• _Exercise directions_: Please retype the listing below exactly as it stands, skipping any pictures.

• _Data excerpt_:

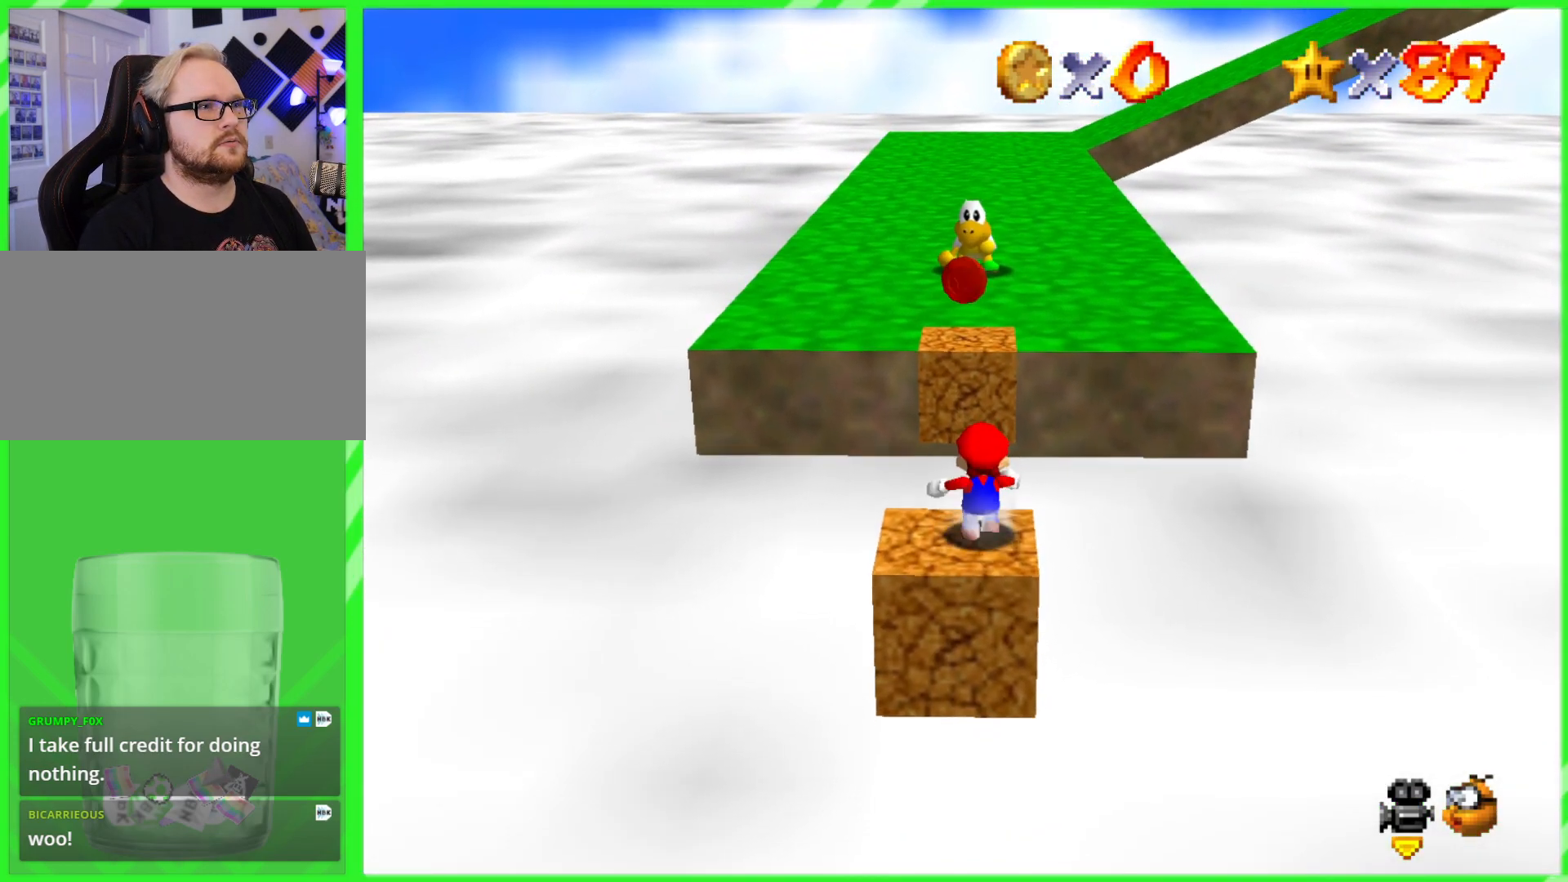
{"dt_ms": 500, "buttons": ["A", "B"], "left_stick": "up", "events": [[117, "A", "down"], [117, "B", "down"]]}
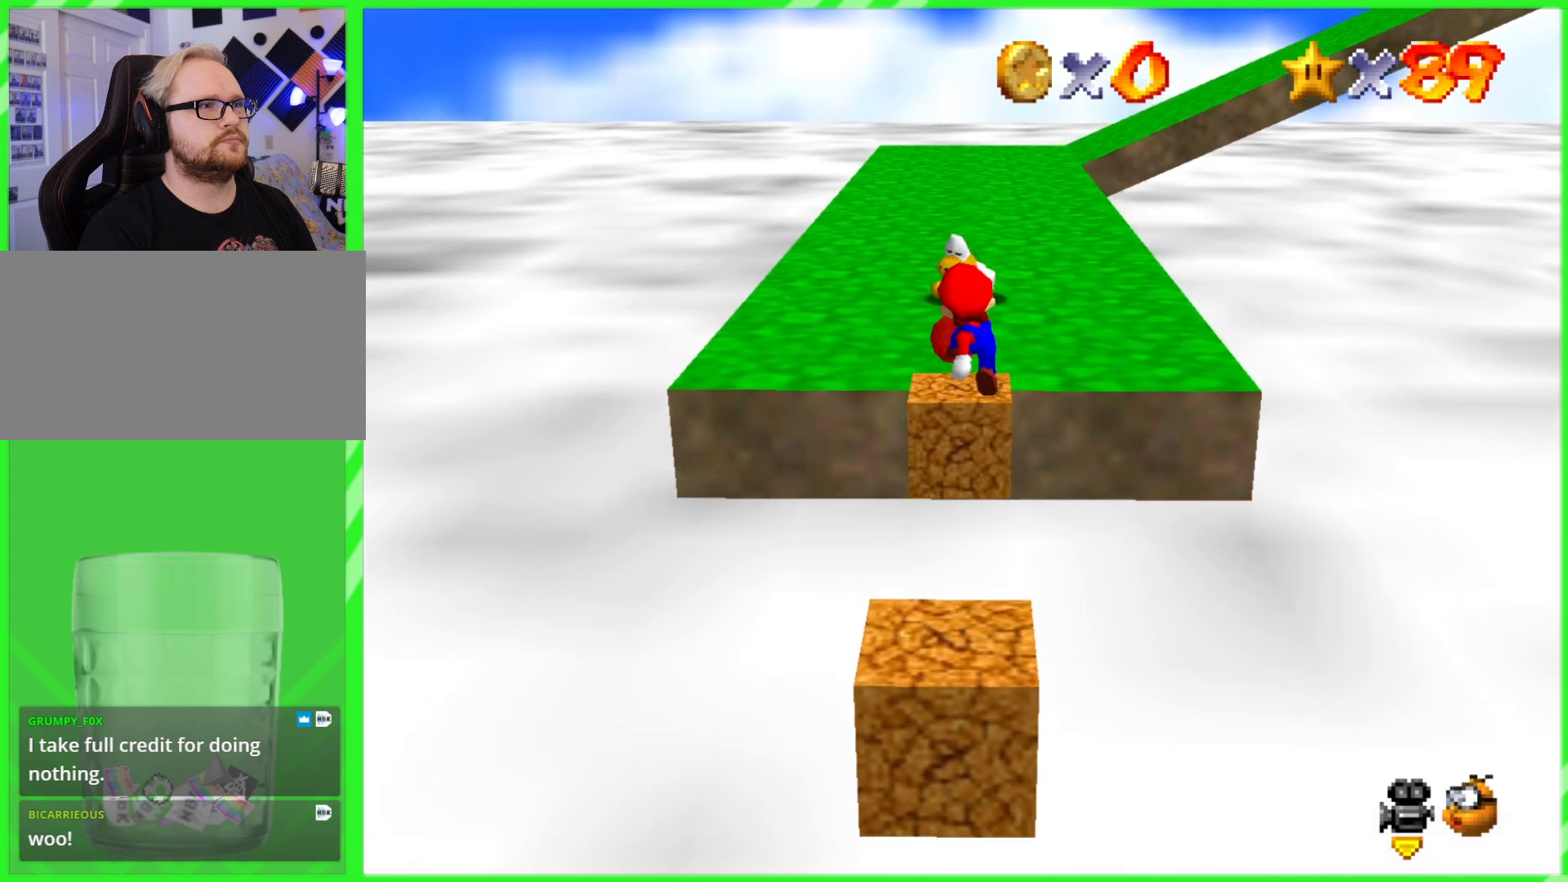
{"dt_ms": 500, "buttons": ["A", "B"], "left_stick": "up", "events": []}
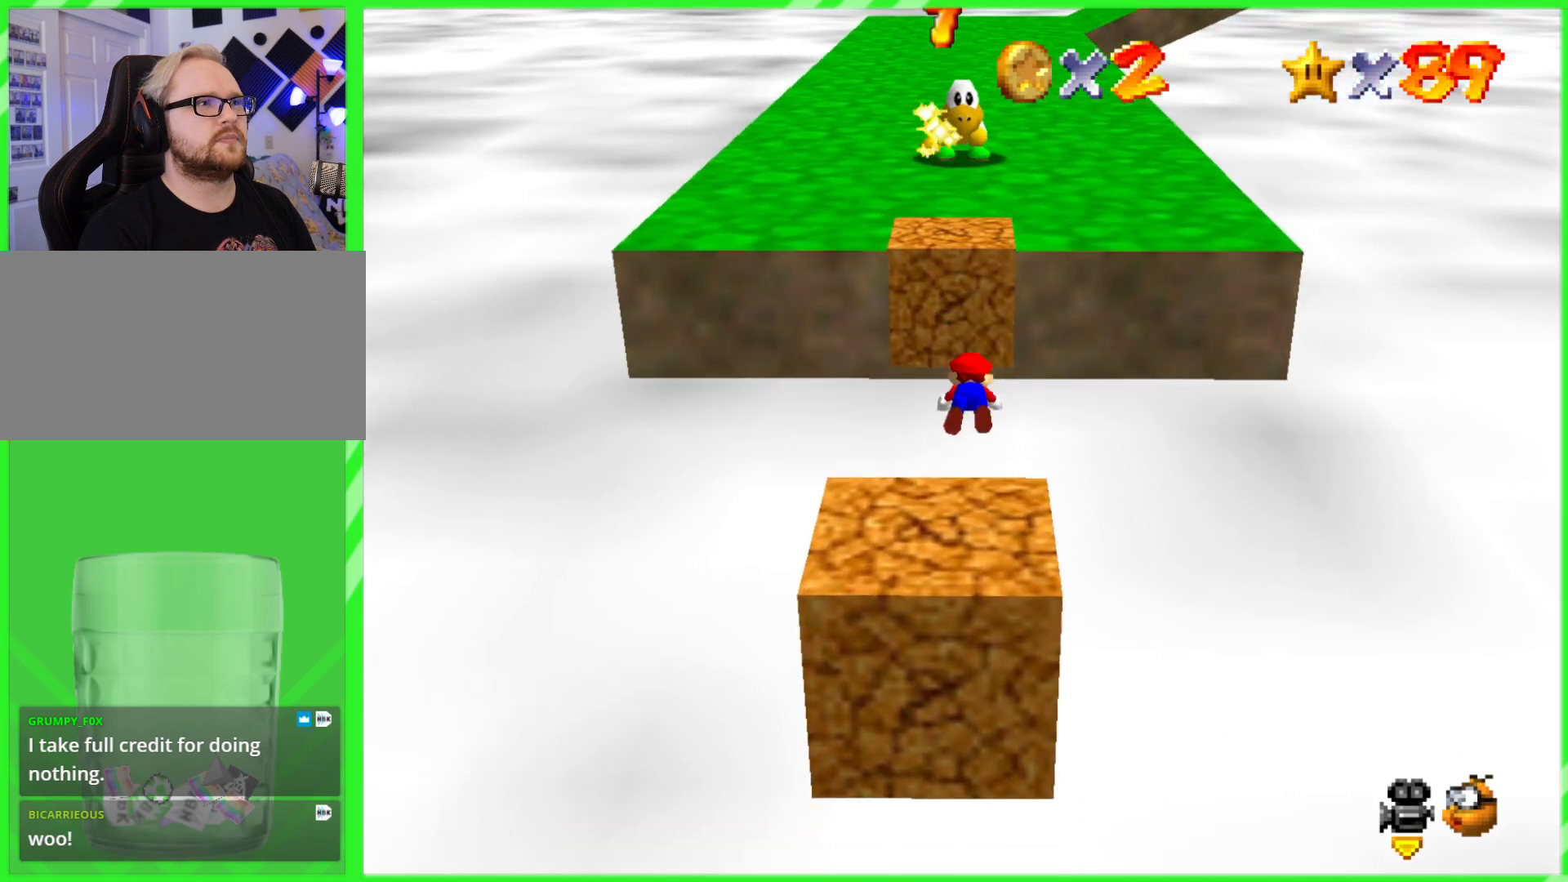
{"dt_ms": 500, "buttons": [], "left_stick": "center", "events": [[67, "A", "up"], [67, "B", "up"], [467, "left_stick", "center"]]}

• _Response_:
{"dt_ms": 500, "buttons": ["A", "B"], "left_stick": "up", "events": [[117, "A", "down"], [117, "B", "down"]]}
{"dt_ms": 500, "buttons": ["A", "B"], "left_stick": "up", "events": []}
{"dt_ms": 500, "buttons": [], "left_stick": "center", "events": [[67, "A", "up"], [67, "B", "up"], [467, "left_stick", "center"]]}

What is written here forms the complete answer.